Directive 1 = In the integral passage, what technique does the writer say they tried?
Directive 2 = Reproduce everything in the integral passage from "Making the substitution: $u" down to "would be appreciated!".
=== Passage shown ===
Making the substitution: $u = \ln(x)$, the integral can be rewritten as $$I = \int_{-\infty}^\infty \exp\left(-a u^2 + u - b e^u \right) \,\mathrm{d}u = \int_{-\infty}^\infty f'(u) g(u) \,\mathrm{d}u$$ Using $f(x) = -\frac{1}{b} e^{-be^x}$ and $g(x) = e^{-ax^2}$
with $f'(x) = e^{-be^x + x}$ and $g'(x) = -2ax e^{-ax^2} $,
I tried integration by parts. However this just leads to another similar integral which is no easier to solve. $$ I = -\frac{2a}{b}\int_{-\infty}^\infty u \exp(-a u^2 -b e^u)\,\mathrm{d}u$$

Any leads would be appreciated!
=== Data excerpt ===
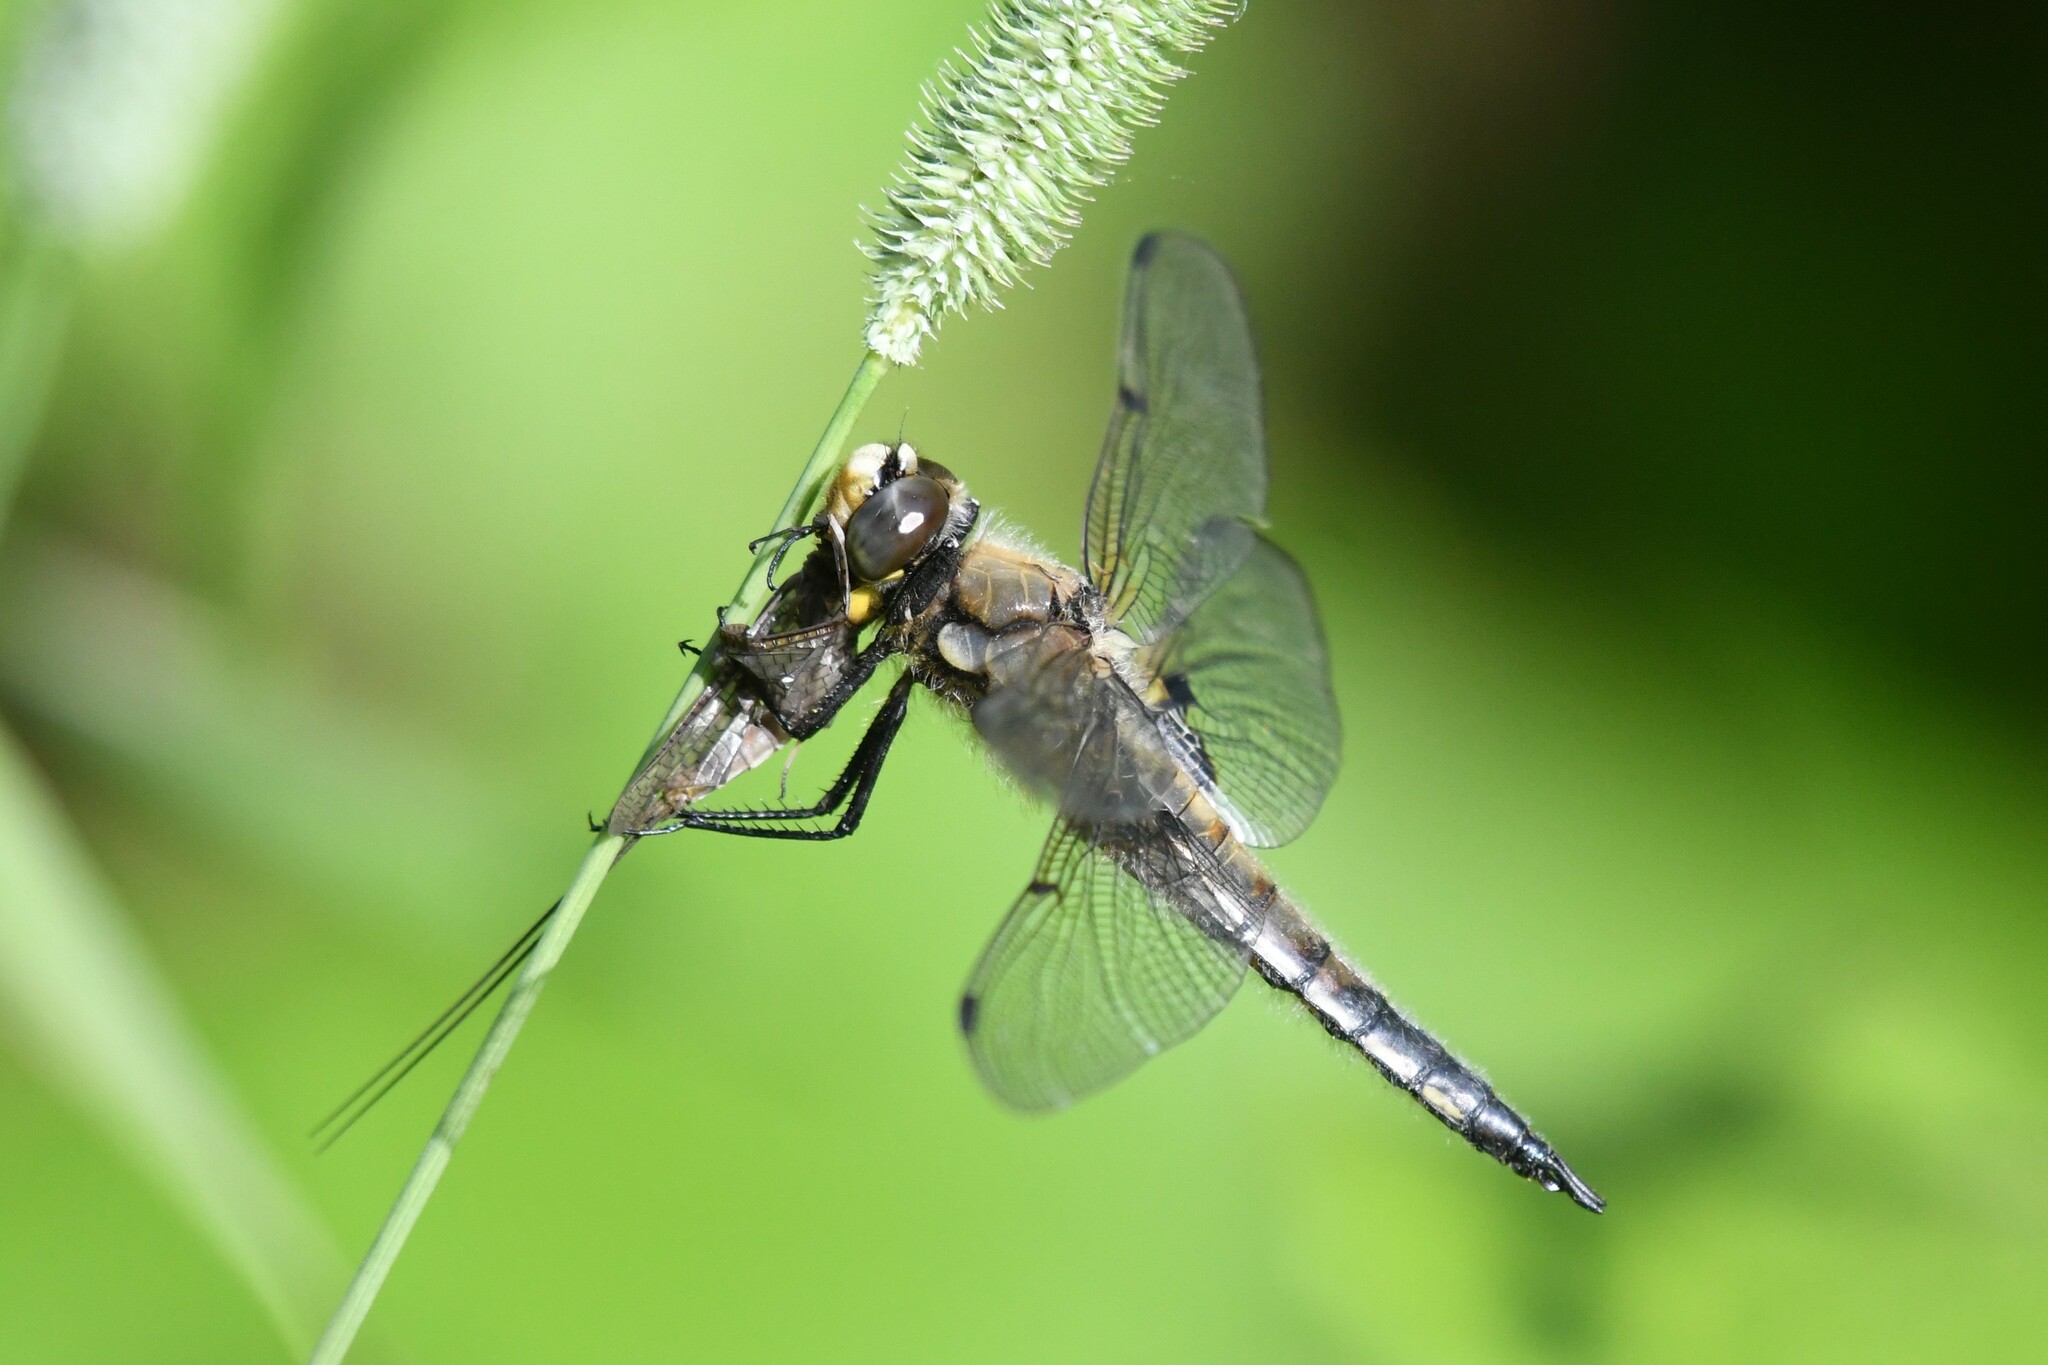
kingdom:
===
Correct answer 1 = Integration by parts.

Correct answer 2 =
Making the substitution: $u = \ln(x)$, the integral can be rewritten as $$I = \int_{-\infty}^\infty \exp\left(-a u^2 + u - b e^u \right) \,\mathrm{d}u = \int_{-\infty}^\infty f'(u) g(u) \,\mathrm{d}u$$ Using $f(x) = -\frac{1}{b} e^{-be^x}$ and $g(x) = e^{-ax^2}$
with $f'(x) = e^{-be^x + x}$ and $g'(x) = -2ax e^{-ax^2} $,
I tried integration by parts. However this just leads to another similar integral which is no easier to solve. $$ I = -\frac{2a}{b}\int_{-\infty}^\infty u \exp(-a u^2 -b e^u)\,\mathrm{d}u$$

Any leads would be appreciated!